3. Contractual Obligations
When software results from sponsored research, OSR should be consulted regarding contractual obligations and regulations affecting ownership, disposition of various rights, and restrictions on the distribution and use of TRP and any associated income.
C. Other Forms of TRP
Distribution of TRP other than biological products should normally follow the procedures outlined above for the example of computer software.

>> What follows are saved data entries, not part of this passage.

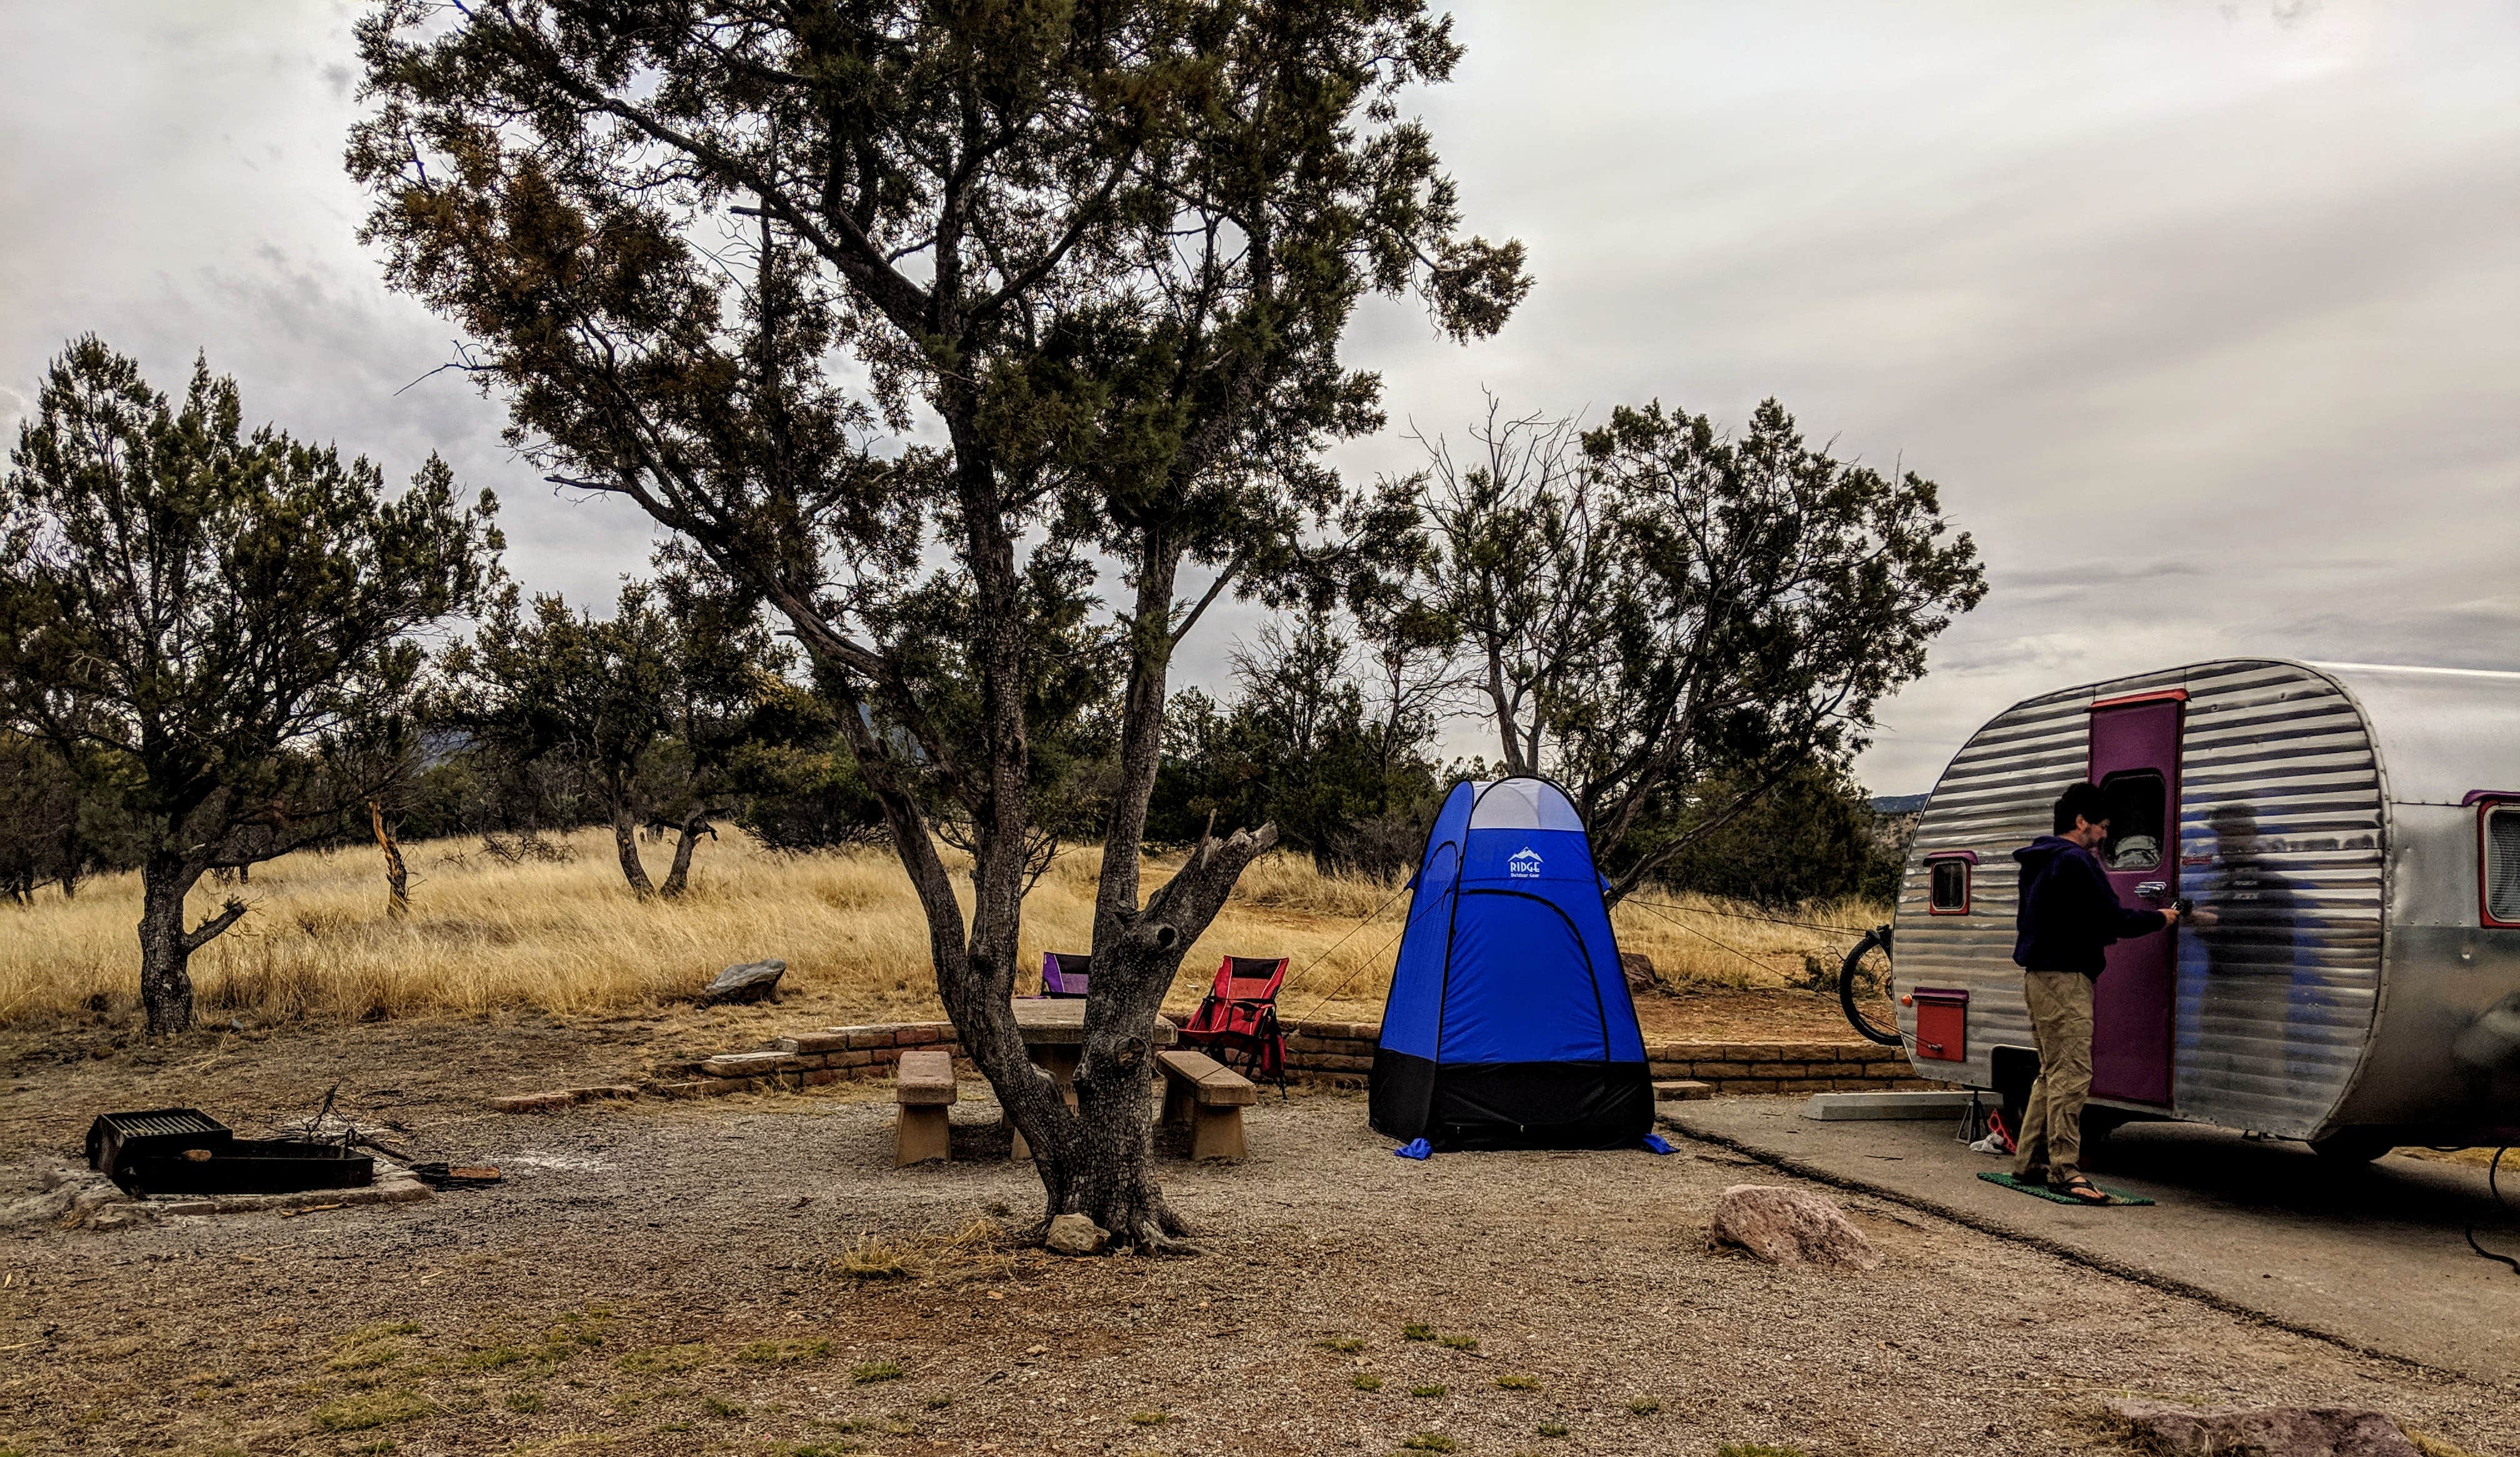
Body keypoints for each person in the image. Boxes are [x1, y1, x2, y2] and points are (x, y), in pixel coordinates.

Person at [2009, 781, 2183, 1205]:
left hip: (2037, 976)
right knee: (2073, 1074)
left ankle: (2027, 1161)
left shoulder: (2038, 861)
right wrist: (2163, 918)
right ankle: (2065, 1169)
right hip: (2066, 979)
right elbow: (2113, 918)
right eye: (2102, 826)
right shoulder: (2075, 862)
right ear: (2081, 821)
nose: (2105, 835)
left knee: (2050, 1072)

9. Distribution of TRP for Commercial Purposes
A. Distribution Agreement
If TRP developed by Stanford as a result of research activities is to be distributed to outside users for commercial purposes, the distribution agreement must contain provisions negotiated by OTL covering the terms under which the property may be used, limits on the University's liability for the property or products derived therefrom, and disposition of any royalty income to Stanford from licensing of intangible property rights associated with the use of the tangible property.
B. Income Distribution
Distribution of any TRP-related royalty income other than patent royalties will be similar to the patent royalty income distribution policy (see "Inventions, Patents and Licensing," Research Policy Handbook document 5.1) except that the "inventor's share" will normally be distributed to a research account in the laboratory which produced the TRP (subject to any contractual obligations regarding distribution of income). Questions regarding distribution of any royalty income to individuals should be referred to OTL. Any distribution to individuals is subject to prior approval of the Vice Provost and Dean of Research.
C. Contractual Obligations
If the TRP results from sponsored research, SPO should be consulted regarding contractual obligations and regulations affecting ownership, notices, acknowledgements, disposition of various rights, and restrictions on the distribution and use of the TRP and any associated income.